Huerta-Sanchez is an Assistant Professor at Brown University and Rohlfs is an Assistant Professor at San Francisco State University.

"We were very surprised that we didn't know the stories of those women," Huerta-Sanchez told As It Happens host Carol Off.

"We thought why don't we do a study where we look back at papers, different research articles ... and see how often women get acknowledged, [rather than named as authors.]"

Researcher Emilia Huerta-Sanchez, right, and her colleague Rori Rohlfs. (Submitted by Emilia Huerta-Sanchez)

After scouring the acknowledgements, a few names kept appearing. One name was Jennifer Smith, who in one paper, was thanked for, "ably programming and executing all the computations."

"When I first saw that I was surprised because nowadays she would have been made an author," Huerta-Sanchez said. 

"She was running programs in a computer. She was developing some algorithms. She was doing statistical inference in the computer. She was supporting a lot of the computational work that was done for that study."
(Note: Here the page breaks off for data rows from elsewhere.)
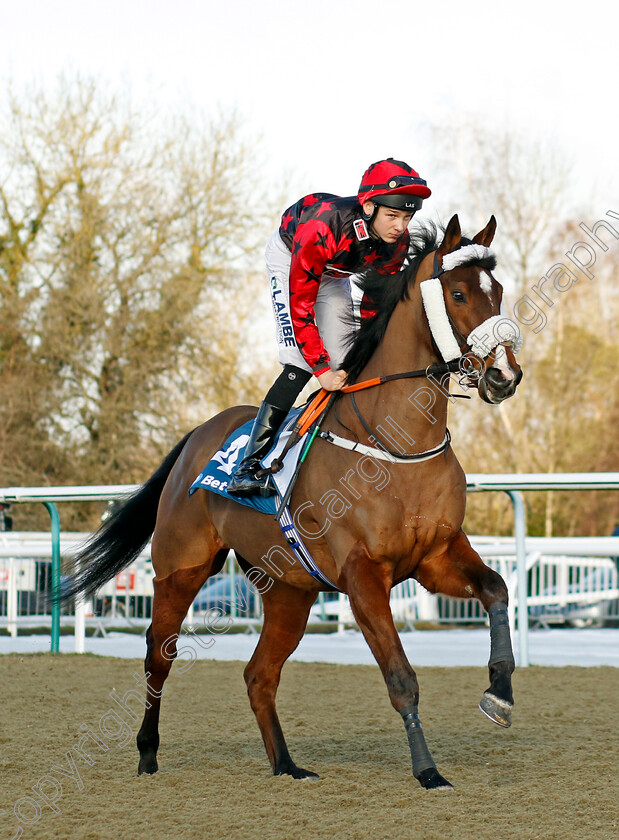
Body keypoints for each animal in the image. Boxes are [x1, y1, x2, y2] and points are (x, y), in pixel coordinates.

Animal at [63, 213, 520, 792]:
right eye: (459, 294)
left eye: (498, 292)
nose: (506, 375)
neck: (396, 444)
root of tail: (196, 436)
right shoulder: (362, 576)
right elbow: (401, 677)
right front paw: (428, 771)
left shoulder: (435, 556)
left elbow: (497, 588)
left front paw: (499, 693)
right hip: (180, 569)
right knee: (158, 654)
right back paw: (146, 753)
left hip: (288, 590)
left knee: (259, 674)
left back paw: (286, 763)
Huerta-Sanchez and Rohlfs recruited students to help them comb through 20 years of the journal Theoretical Population Biology looking for more names in editions published during the '70s and '80s. 
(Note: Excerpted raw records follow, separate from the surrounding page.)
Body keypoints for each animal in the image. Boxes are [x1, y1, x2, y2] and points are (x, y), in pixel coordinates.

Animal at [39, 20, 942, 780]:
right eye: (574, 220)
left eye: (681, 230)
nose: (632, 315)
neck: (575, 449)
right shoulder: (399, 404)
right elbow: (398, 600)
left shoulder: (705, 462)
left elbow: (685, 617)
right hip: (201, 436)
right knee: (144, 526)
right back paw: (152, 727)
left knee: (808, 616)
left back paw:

"In the 1970s, a big proportion of the acknowledged programmers were women and that changed in the '80s," Huerta-Sanchez said.

"That correlates with programming going from being a pink collar job, meaning done by women, and then in the '80s becoming a male-dominated field."

Huerta-Sanchez says women often acknowledged in scientific papers in the past would have been made authors today for similar work. (John Pratt/Keystone/Getty Images)

Huerta-Sanchez says that shift has historically diminished the role women played in the research.

"Even though it looks like the field of population genetics was created by a small group of men, there were, in fact, a lot of women behind the scenes helping with the research and supporting the research through computational work,' Huerta-Sanchez said.

Rohlfs and Huerta-Sanchez tracked down one woman, Margaret Wu, and some of the people who hired the acknowledged women to confirm that the computational work was similar to what graduate students might do today and not simply clerical work.

"[Wu] knows what grad students do because she eventually became a professor," Huerta-Sanchez said. 

Wu helped developed an important tool still used in genetics today called a Watterson estimator, named after the paper's only author, G.A. Watterson.

Huerta-Sanchez says Wu doesn't hold any resentment, despite the fact her contributions were historically downplayed.

"She was very happy to know she made some contributions to a paper that was highly cited," Huerta-Sanchez said.

"Both Rori and I are definitely more upset because we think she should have been made an author — and also because it would have been nice to know as grad students that there were women behind the scenes helping with the work."

Physicist Donna Strickland in a lab at the University of Waterloo, Oct. 2, 2018. (University of Waterloo)

When asked about Canadian physicist Donna Strickland, who only became a full professor after winning a Nobel Prize last year, Huerta-Sanchez says the problem persists today. 

"I've been in academia for more than 10 years now and we've been trying to increase the number of women in science, in engineering, in math, in computer science — but it's going really slow," Huerta-Sanchez said. 

"By taking credit from these women, we kind of push the field behind a little bit and I think by omitting them from history it creates a false narrative that women haven't been doing science but, in fact, they have."